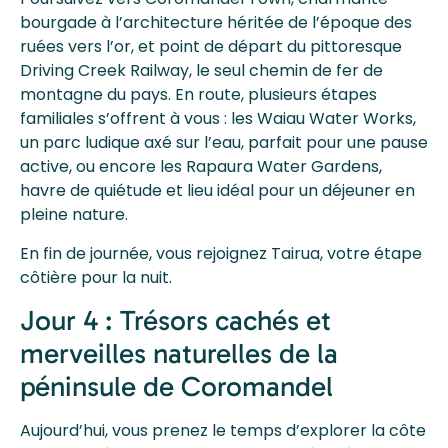
bourgade à l’architecture héritée de l’époque des
ruées vers l’or, et point de départ du pittoresque
Driving Creek Railway, le seul chemin de fer de
montagne du pays. En route, plusieurs étapes
familiales s’offrent à vous : les Waiau Water Works,
un parc ludique axé sur l’eau, parfait pour une pause
active, ou encore les Rapaura Water Gardens,
havre de quiétude et lieu idéal pour un déjeuner en
pleine nature.
En fin de journée, vous rejoignez Tairua, votre étape
côtière pour la nuit.
Jour 4 : Trésors cachés et
merveilles naturelles de la
péninsule de Coromandel
Aujourd’hui, vous prenez le temps d’explorer la côte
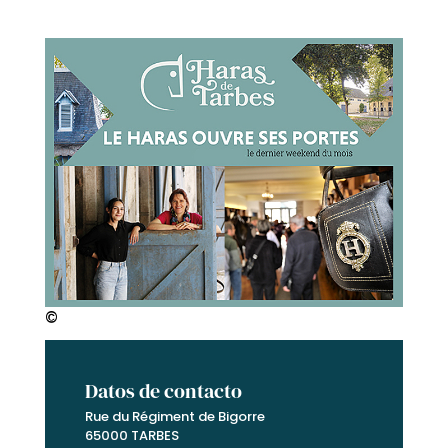
©
Datos de contacto
Rue du Régiment de Bigorre
65000 TARBES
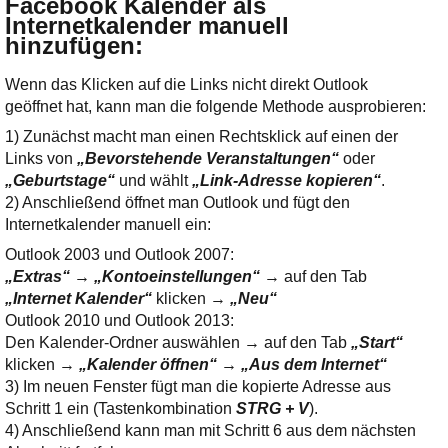
Facebook Kalender als
Internetkalender manuell
hinzufügen
:
Wenn das Klicken auf die Links nicht direkt Outlook
geöffnet hat, kann man die folgende Methode ausprobieren:
1) Zunächst macht man einen Rechtsklick auf einen der
Links von
„Bevorstehende Veranstaltungen“
oder
„Geburtstage“
und wählt
„Link-Adresse kopieren“
.
2) Anschließend öffnet man Outlook und fügt den
Internetkalender manuell ein:
Outlook 2003 und Outlook 2007:
„Extras“ → „Kontoeinstellungen“
→ auf den Tab
„Internet Kalender“
klicken →
„Neu“
Outlook 2010 und Outlook 2013:
Den Kalender-Ordner auswählen → auf den Tab
„Start“
klicken →
„Kalender öffnen“ → „Aus dem Internet“
3) Im neuen Fenster fügt man die kopierte Adresse aus
Schritt 1 ein (Tastenkombination
STRG + V
).
4) Anschließend kann man mit Schritt 6 aus dem nächsten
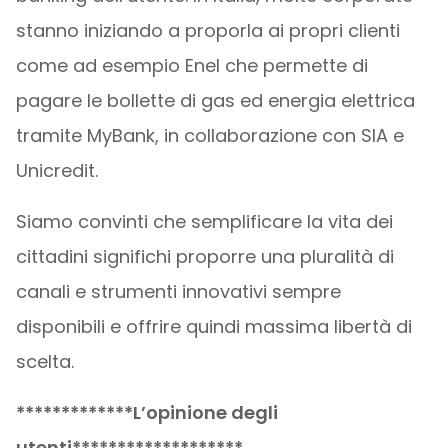
stanno iniziando a proporla ai propri clienti
come ad esempio Enel che permette di
pagare le bollette di gas ed energia elettrica
tramite MyBank, in collaborazione con SIA e
Unicredit.
Siamo convinti che semplificare la vita dei
cittadini significhi proporre una pluralità di
canali e strumenti innovativi sempre
disponibili e offrire quindi massima libertà di
scelta.
*************L’opinione degli
utenti*******************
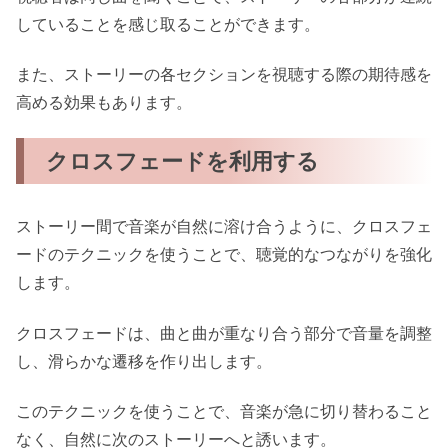
していることを感じ取ることができます。
また、ストーリーの各セクションを視聴する際の期待感を
高める効果もあります。
クロスフェードを利用する
ストーリー間で音楽が自然に溶け合うように、クロスフェ
ードのテクニックを使うことで、聴覚的なつながりを強化
します。
クロスフェードは、曲と曲が重なり合う部分で音量を調整
し、滑らかな遷移を作り出します。
このテクニックを使うことで、音楽が急に切り替わること
なく、自然に次のストーリーへと誘います。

☆ ☆ ☆

## Assigned task
Set down only the lines running from the line with "Siamo convinti che semplificare la vita dei" to the end of the entries, inclusive; omit every picture.

## Answer below
Siamo convinti che semplificare la vita dei
cittadini significhi proporre una pluralità di
canali e strumenti innovativi sempre
disponibili e offrire quindi massima libertà di
scelta.
*************L’opinione degli
utenti*******************
していることを感じ取ることができます。
また、ストーリーの各セクションを視聴する際の期待感を
高める効果もあります。
クロスフェードを利用する
ストーリー間で音楽が自然に溶け合うように、クロスフェ
ードのテクニックを使うことで、聴覚的なつながりを強化
します。
クロスフェードは、曲と曲が重なり合う部分で音量を調整
し、滑らかな遷移を作り出します。
このテクニックを使うことで、音楽が急に切り替わること
なく、自然に次のストーリーへと誘います。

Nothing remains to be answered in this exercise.